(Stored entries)
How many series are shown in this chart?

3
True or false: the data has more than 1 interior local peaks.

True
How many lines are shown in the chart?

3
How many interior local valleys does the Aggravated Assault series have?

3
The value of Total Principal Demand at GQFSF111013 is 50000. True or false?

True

» TASK DETAILS: Copy the listing above word for word, keeping every line as it appears.

» RESPONSE:
How many series are shown in this chart?

3
True or false: the data has more than 1 interior local peaks.

True
How many lines are shown in the chart?

3
How many interior local valleys does the Aggravated Assault series have?

3
The value of Total Principal Demand at GQFSF111013 is 50000. True or false?

True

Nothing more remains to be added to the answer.